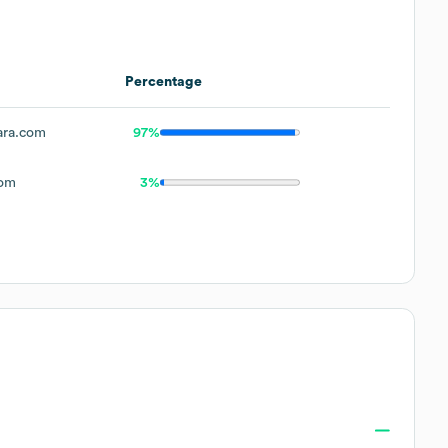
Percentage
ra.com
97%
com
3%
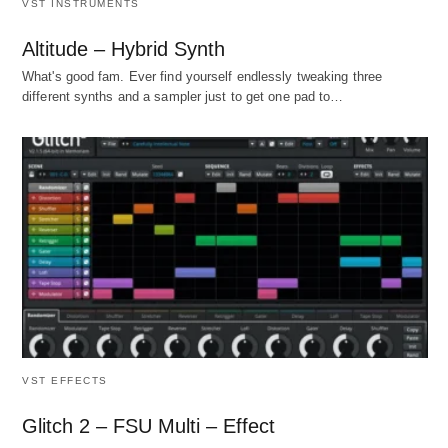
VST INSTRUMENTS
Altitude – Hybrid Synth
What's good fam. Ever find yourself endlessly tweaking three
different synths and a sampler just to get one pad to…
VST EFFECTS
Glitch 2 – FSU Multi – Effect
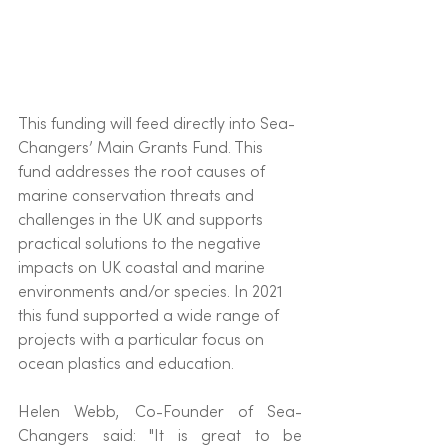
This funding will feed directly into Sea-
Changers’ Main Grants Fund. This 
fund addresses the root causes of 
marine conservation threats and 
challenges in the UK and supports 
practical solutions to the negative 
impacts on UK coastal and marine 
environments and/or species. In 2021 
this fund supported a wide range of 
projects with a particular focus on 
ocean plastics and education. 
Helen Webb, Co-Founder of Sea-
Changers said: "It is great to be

▬▬▬▬▬▬

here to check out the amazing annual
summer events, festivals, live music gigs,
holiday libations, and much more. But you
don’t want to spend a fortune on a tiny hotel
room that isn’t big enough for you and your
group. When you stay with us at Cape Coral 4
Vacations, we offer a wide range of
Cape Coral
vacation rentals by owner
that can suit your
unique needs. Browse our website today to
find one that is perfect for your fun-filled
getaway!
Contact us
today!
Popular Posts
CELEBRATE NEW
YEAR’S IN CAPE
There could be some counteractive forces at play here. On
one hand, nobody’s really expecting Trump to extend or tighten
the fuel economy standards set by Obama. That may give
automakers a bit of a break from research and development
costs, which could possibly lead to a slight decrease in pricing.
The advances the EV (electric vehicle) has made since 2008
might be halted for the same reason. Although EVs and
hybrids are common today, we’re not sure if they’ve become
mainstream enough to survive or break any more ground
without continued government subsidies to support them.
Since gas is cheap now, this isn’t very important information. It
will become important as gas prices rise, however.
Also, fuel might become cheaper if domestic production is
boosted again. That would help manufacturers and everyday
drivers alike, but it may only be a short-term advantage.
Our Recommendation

▬▬▬▬▬▬

§ What to produce
Quote the stretch of the records from the line containing "here to check out the amazing annual" through the line containing "that can suit your", both lines included.

§ Written response
here to check out the amazing annual
summer events, festivals, live music gigs,
holiday libations, and much more. But you
don’t want to spend a fortune on a tiny hotel
room that isn’t big enough for you and your
group. When you stay with us at Cape Coral 4
Vacations, we offer a wide range of
Cape Coral
vacation rentals by owner
that can suit your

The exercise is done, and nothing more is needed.